Read through the lines below and copy the ones holding the string "roll".

----- Available records -----

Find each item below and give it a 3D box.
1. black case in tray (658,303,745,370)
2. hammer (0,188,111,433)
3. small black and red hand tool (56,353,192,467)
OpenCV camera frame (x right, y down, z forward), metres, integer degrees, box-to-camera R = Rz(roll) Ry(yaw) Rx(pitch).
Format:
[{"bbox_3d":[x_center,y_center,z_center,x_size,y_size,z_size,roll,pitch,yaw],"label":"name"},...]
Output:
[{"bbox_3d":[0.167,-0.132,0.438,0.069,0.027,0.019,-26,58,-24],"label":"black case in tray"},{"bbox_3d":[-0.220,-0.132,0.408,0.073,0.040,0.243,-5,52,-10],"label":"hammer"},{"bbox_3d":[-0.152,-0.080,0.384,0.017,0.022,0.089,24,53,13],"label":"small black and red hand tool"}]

-----

*Written reply:*
OpenCV camera frame (x right, y down, z forward), metres, integer degrees, box-to-camera R = Rz(roll) Ry(yaw) Rx(pitch).
[{"bbox_3d":[x_center,y_center,z_center,x_size,y_size,z_size,roll,pitch,yaw],"label":"name"},...]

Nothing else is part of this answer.